What needs to be done: Please reproduce every line of the records from the one containing "Griechische Gemeinden in" down to the one containing "Mitglieder des OEK (Stand 2023)", both included, and output nothing else.

↓↓↓

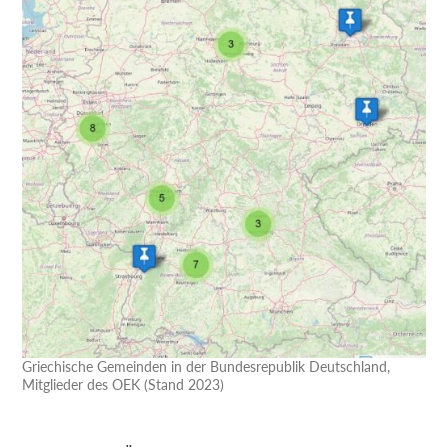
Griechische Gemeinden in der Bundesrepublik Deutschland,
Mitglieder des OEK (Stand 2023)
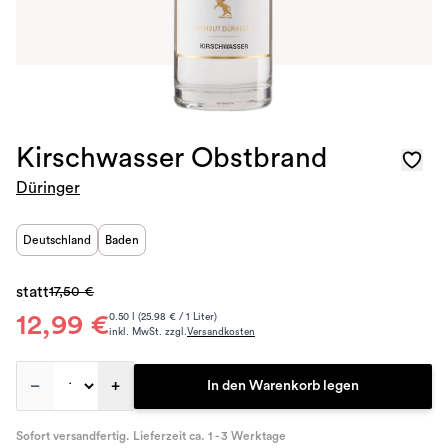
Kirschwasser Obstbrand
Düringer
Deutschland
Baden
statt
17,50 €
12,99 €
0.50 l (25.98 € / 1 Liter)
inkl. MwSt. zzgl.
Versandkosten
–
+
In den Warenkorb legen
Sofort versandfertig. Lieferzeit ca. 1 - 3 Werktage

↑↑↑
↓↓↓

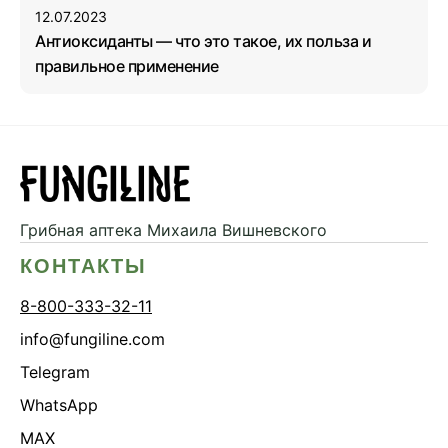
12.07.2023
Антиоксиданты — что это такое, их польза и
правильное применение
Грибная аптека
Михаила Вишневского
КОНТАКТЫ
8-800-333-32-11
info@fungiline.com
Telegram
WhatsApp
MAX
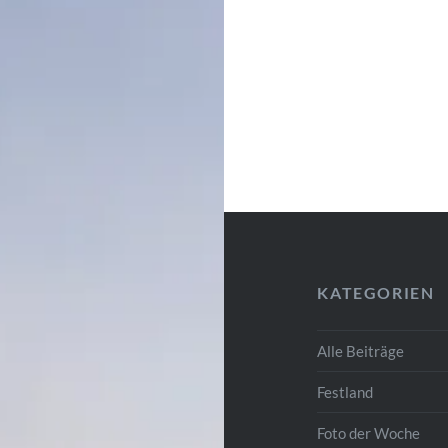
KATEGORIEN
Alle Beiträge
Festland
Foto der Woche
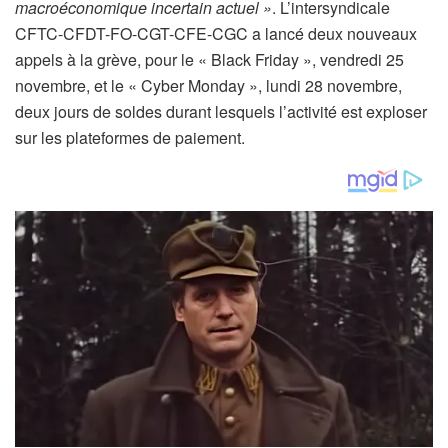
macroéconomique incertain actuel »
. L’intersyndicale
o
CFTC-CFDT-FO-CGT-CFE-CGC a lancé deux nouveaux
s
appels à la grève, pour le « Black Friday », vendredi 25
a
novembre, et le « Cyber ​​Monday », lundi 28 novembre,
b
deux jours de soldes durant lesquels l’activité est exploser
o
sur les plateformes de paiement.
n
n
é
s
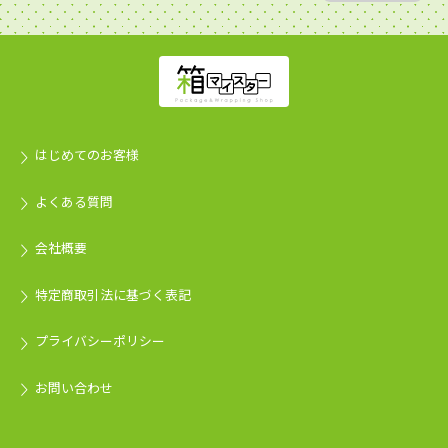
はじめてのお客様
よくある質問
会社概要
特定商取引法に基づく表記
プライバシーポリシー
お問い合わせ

↑↑↑
↓↓↓

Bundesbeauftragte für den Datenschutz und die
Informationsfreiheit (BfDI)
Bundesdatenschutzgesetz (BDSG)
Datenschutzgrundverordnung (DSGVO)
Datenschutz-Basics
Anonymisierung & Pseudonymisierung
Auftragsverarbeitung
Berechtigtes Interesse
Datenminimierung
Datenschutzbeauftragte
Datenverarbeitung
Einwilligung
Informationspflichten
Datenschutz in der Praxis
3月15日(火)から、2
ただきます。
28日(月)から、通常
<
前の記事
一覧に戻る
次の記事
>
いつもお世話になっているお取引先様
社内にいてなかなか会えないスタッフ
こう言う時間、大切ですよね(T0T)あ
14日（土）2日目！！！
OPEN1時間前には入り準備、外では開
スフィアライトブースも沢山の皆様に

↑↑↑

Your solution:
Griechische Gemeinden in der Bundesrepublik Deutschland,
Mitglieder des OEK (Stand 2023)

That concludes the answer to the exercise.